Work required: Starting at the line that contains "name author: (Lam.) Desv." and ending with the last line of the items, switch "locality" to "site" and write out only those lines again, leaving everything else as it is.

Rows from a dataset
____________________

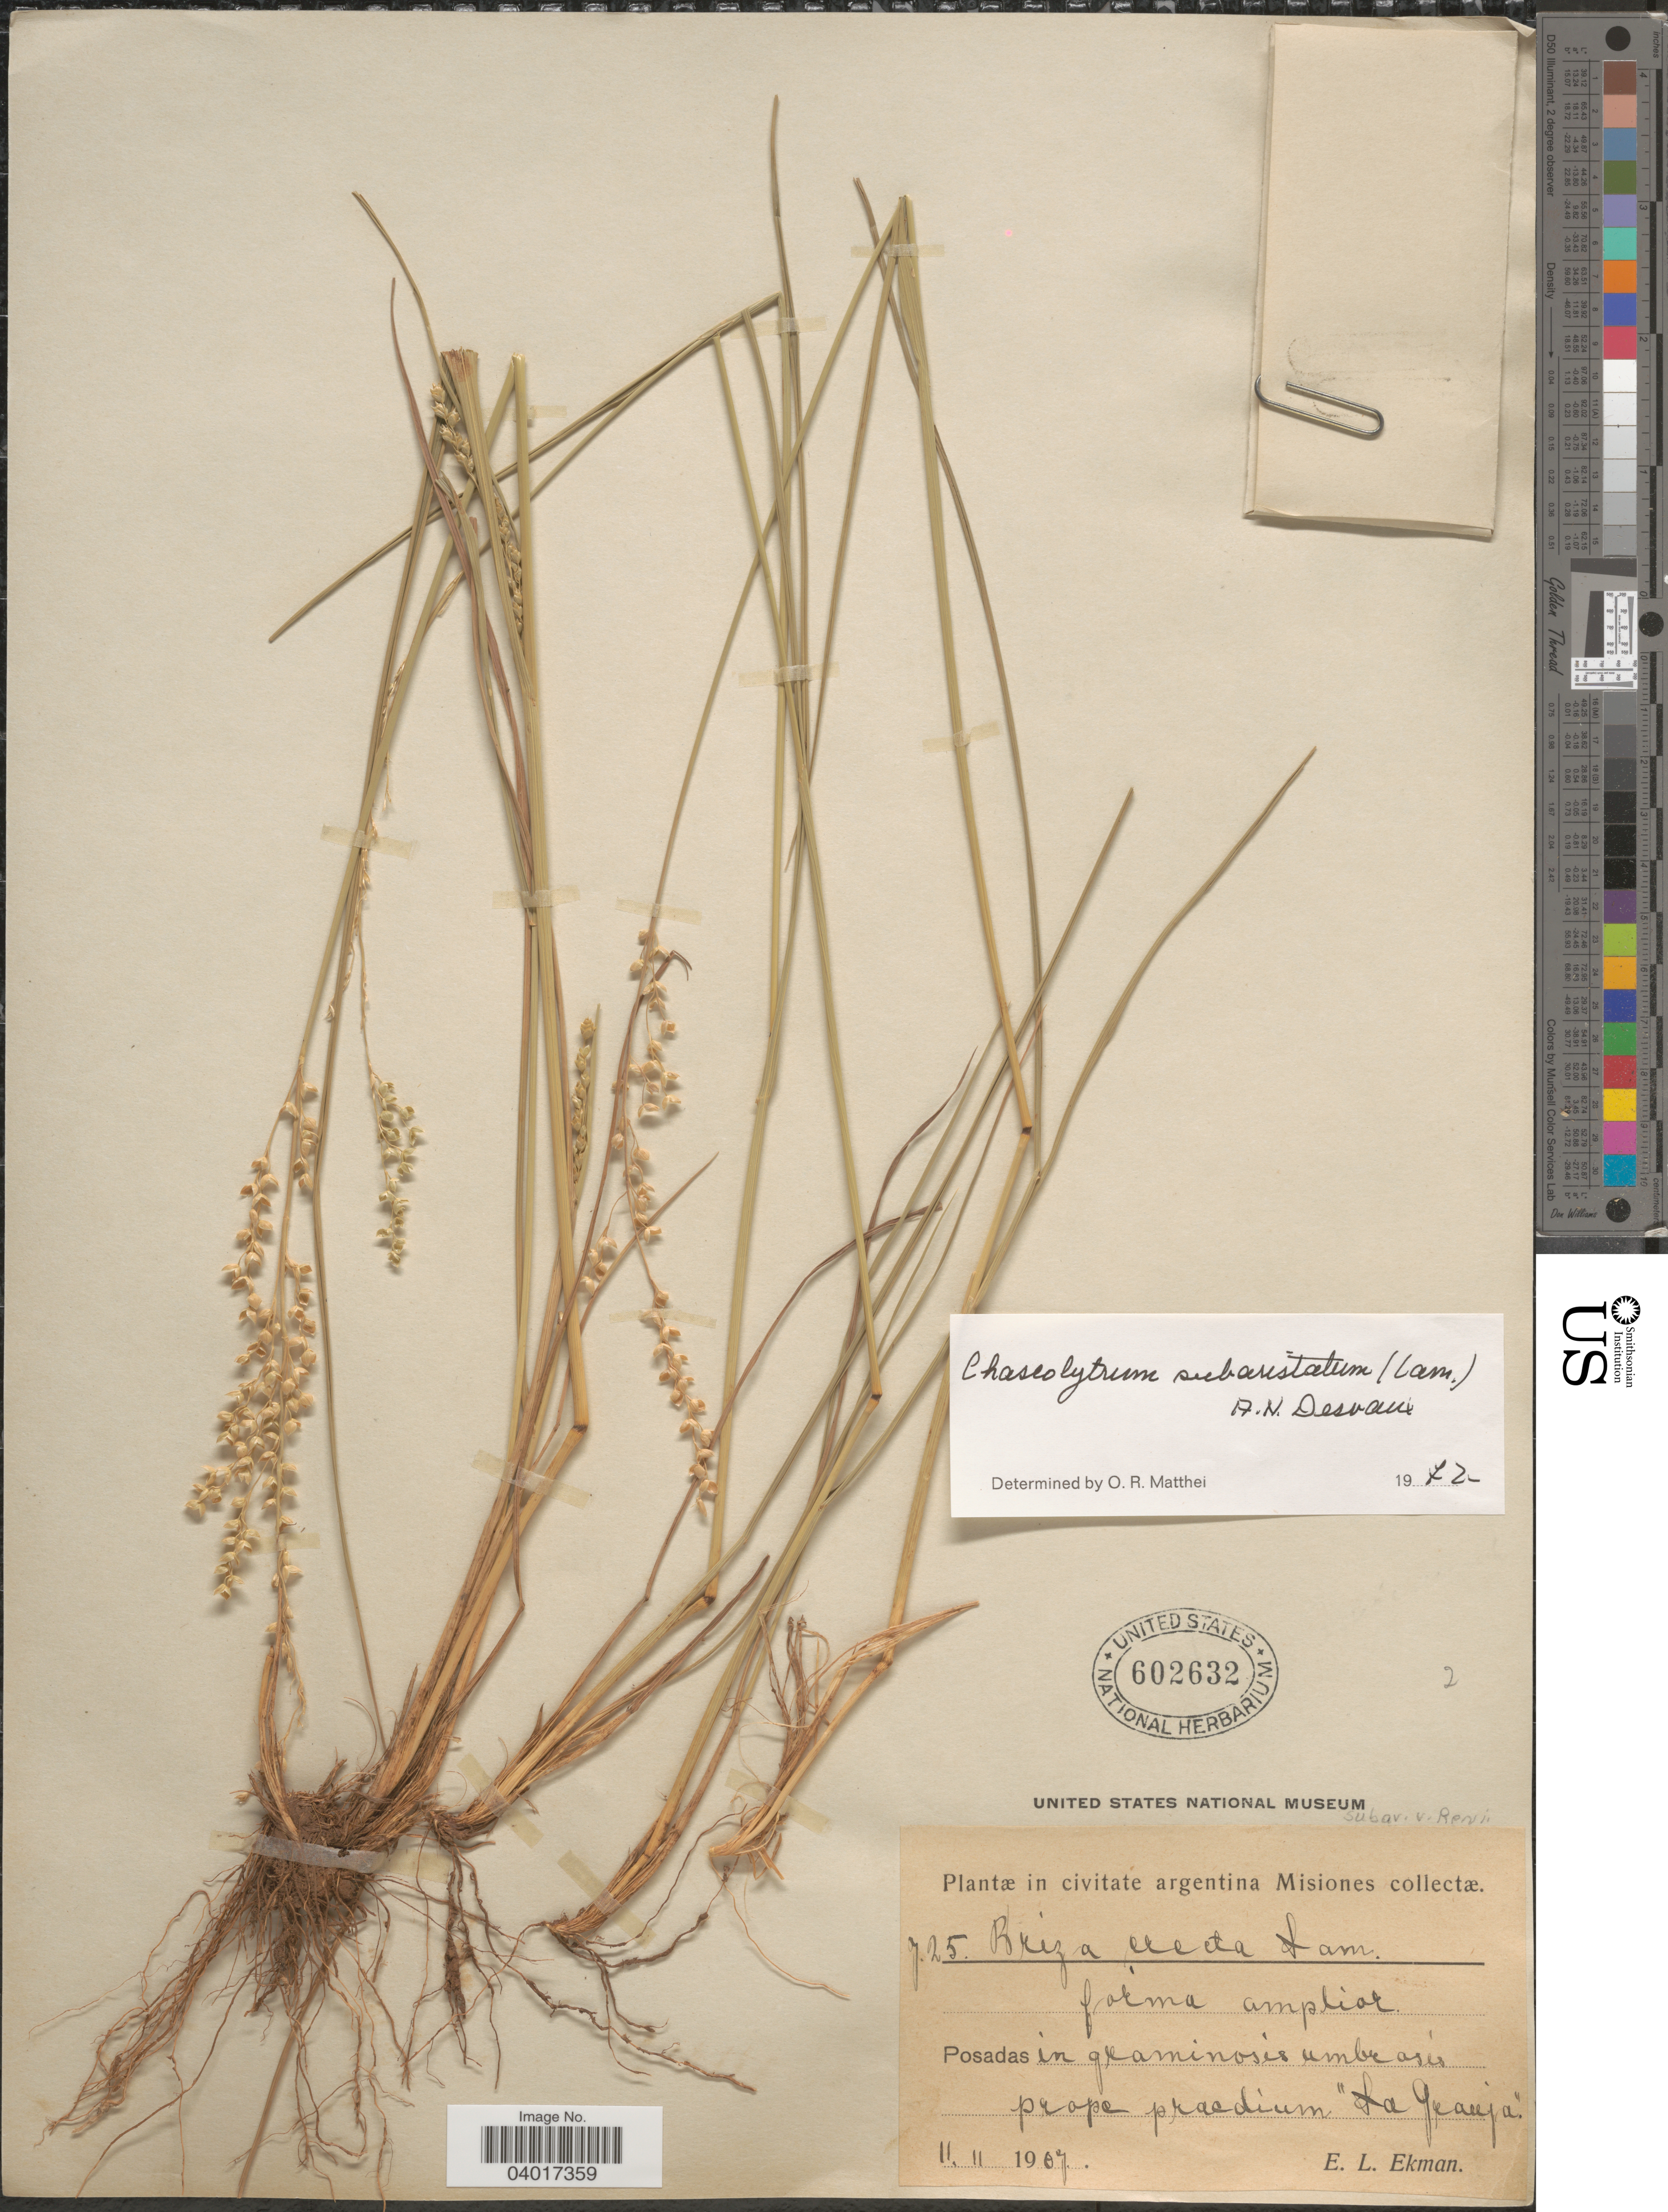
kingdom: Plantae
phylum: Tracheophyta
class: Liliopsida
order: Poales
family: Poaceae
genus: Chascolytrum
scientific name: Chascolytrum subaristatum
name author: (Lam.) Desv.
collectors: E. L. Ekman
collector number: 725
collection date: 1907-11-11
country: Argentina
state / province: Misiones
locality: Posadas in graminosis umbrosis prope praedium "La Granja".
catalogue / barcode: US 602632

____________________

Response:
name author: (Lam.) Desv.
collectors: E. L. Ekman
collector number: 725
collection date: 1907-11-11
country: Argentina
state / province: Misiones
site: Posadas in graminosis umbrosis prope praedium "La Granja".
catalogue / barcode: US 602632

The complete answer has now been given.